LAKELAND — Jaylen Arnold has no hopes of ever making the NBA. Arnold, 17, joined the basketball team last year at Victory Christian Academy, and he says the results were “no bueno.”

Even so, he can now claim to have received one assist from the NBA's most glittering luminary, LeBron James.

For a recent 24-hour period, Arnold shared social media space with James, a four-time NBA Most Valuable Player. A one-minute video of Arnold describing his anti-bullying organization, Jaylen's Challenge, played beginning late Monday night on James's Instagram profile.

James, a high-scoring forward with the Cleveland Cavaliers, has 37.3 million followers on Instagram.

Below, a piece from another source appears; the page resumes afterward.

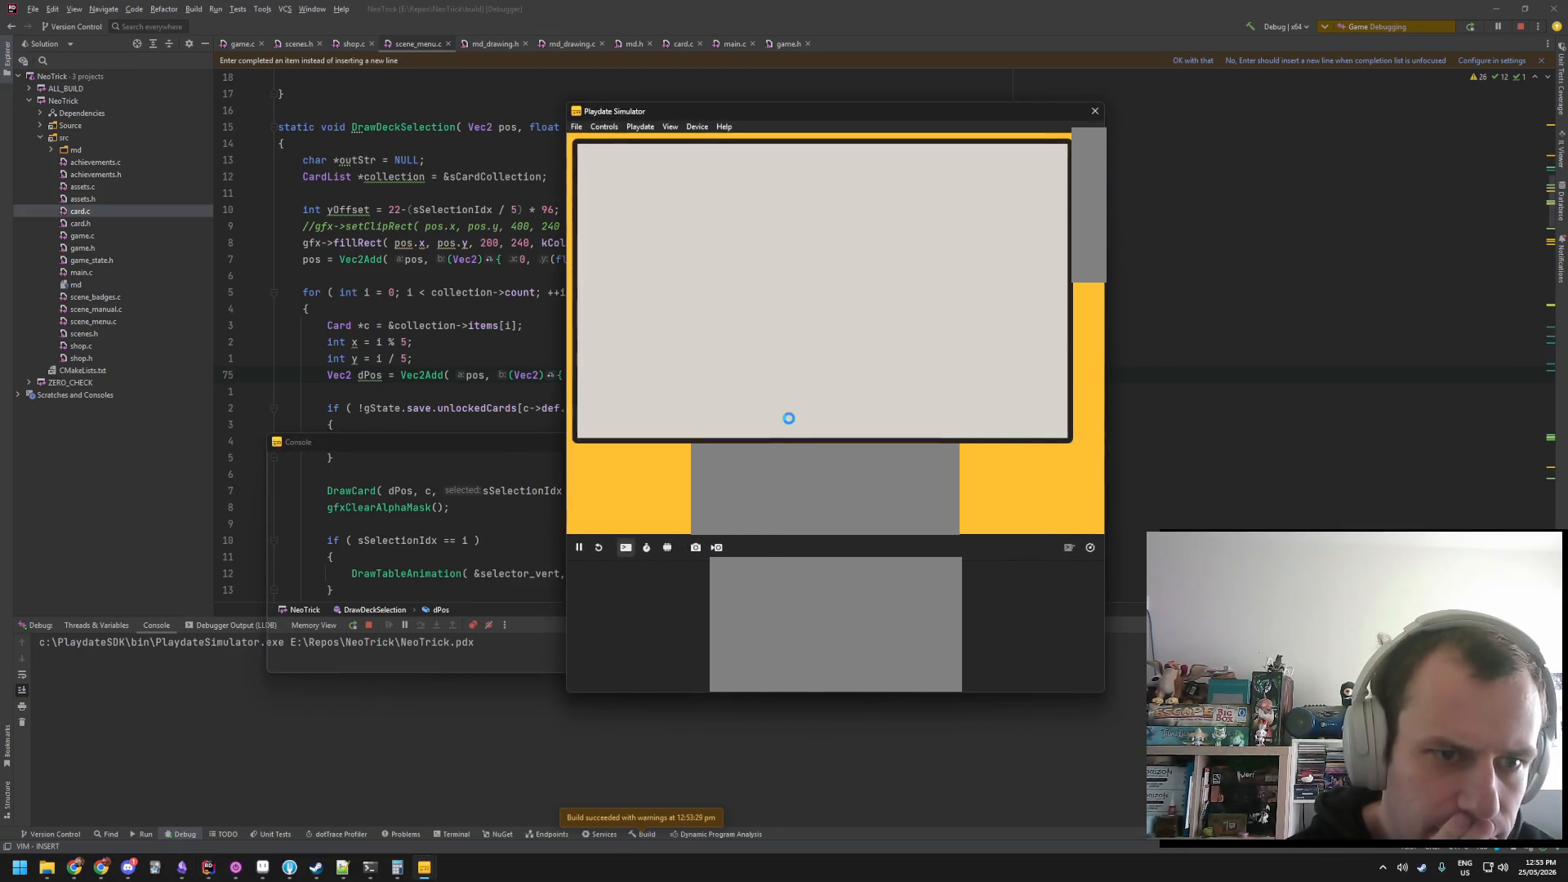
{"buttons": [], "events": []}
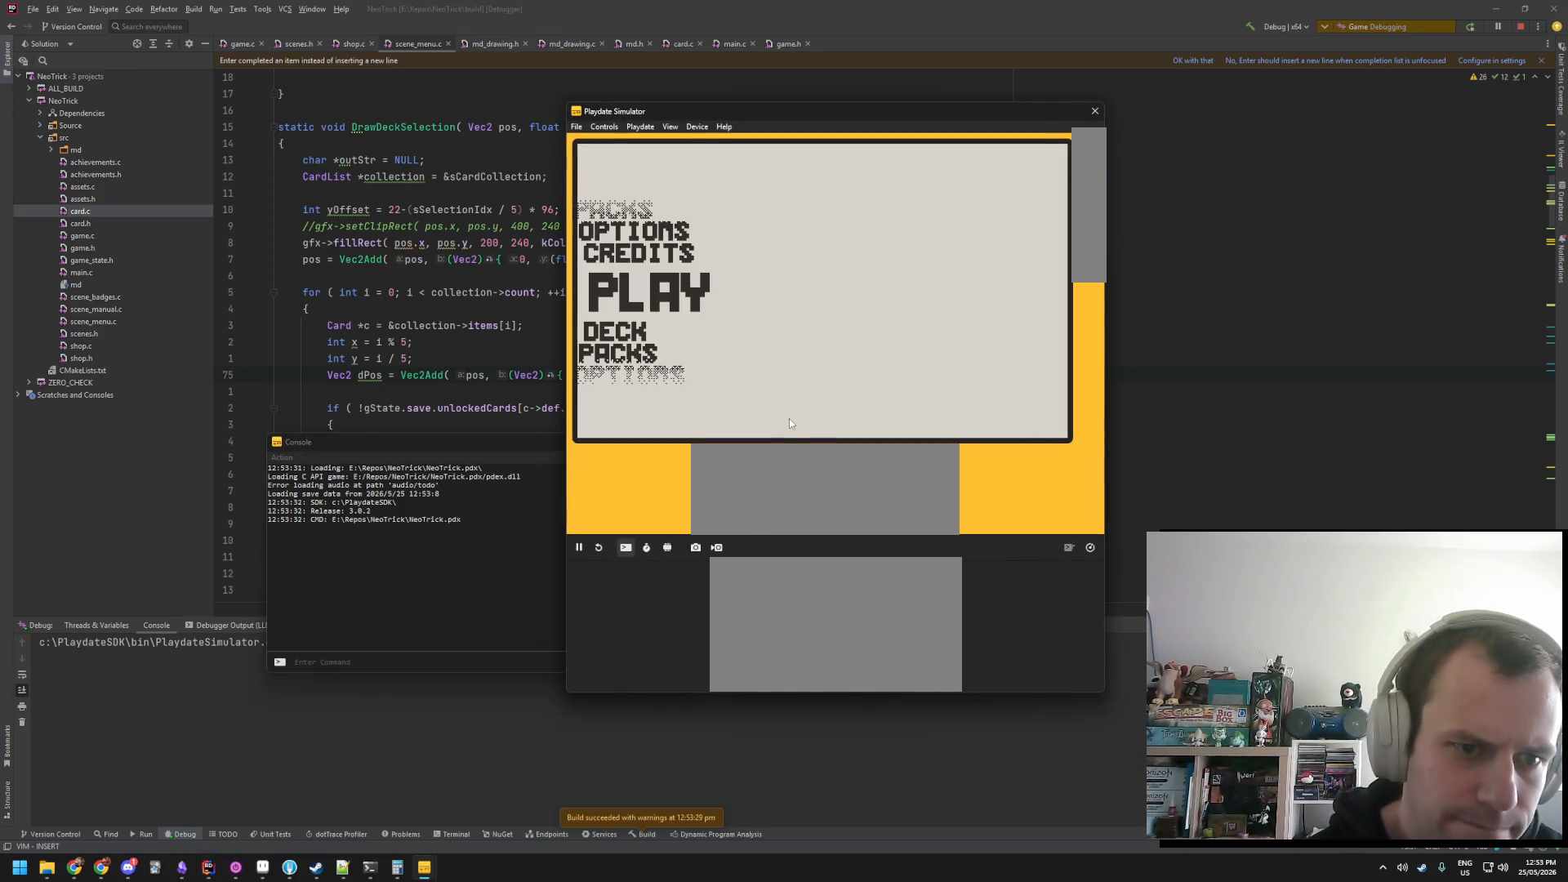
{"buttons": [], "events": []}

Arnold, a Lakeland resident, said his own Instagram following jumped by about 1,500 (or roughly 14 percent) during the time the video appeared as a story — a feature that disappears after 24 hours — on James's Instagram feed.

“Of course, my friends and kids at school and teachers, they were freaking out,” Arnold said Wednesday. “They were really excited about it. Even on social media it was crazy, the boost we had gotten and the comments and the following. It was clear he had helped us get so much light shed on the message.”

James generally refrains from social media activity when his team is in the NBA Playoffs. The Cavaliers are now battling the Boston Celtics in the Eastern Conference finals.

Cleveland lost 107-94 Tuesday night to fall behind 2-0 in the best-of-seven series. James scored 42 points.

During the playoffs, visitors to James's Instagram feed have found short videos featuring children and young adults talking about their activities as entrepreneurs, activists and authors.

Robin Eckelberger, Arnold's mother, said the social media invitation came as a surprise. A few weeks ago, she heard from a woman who said she represented a prominent athlete and asked about having Arnold make a video.

After determining that the woman was indeed a prominent marketing professional, Eckelberger said she is cautious about her son's associations and requested the name of the athlete. Eckelberger said she's not much of a sports fan, but she recognized James as one of the world's most famous athletes.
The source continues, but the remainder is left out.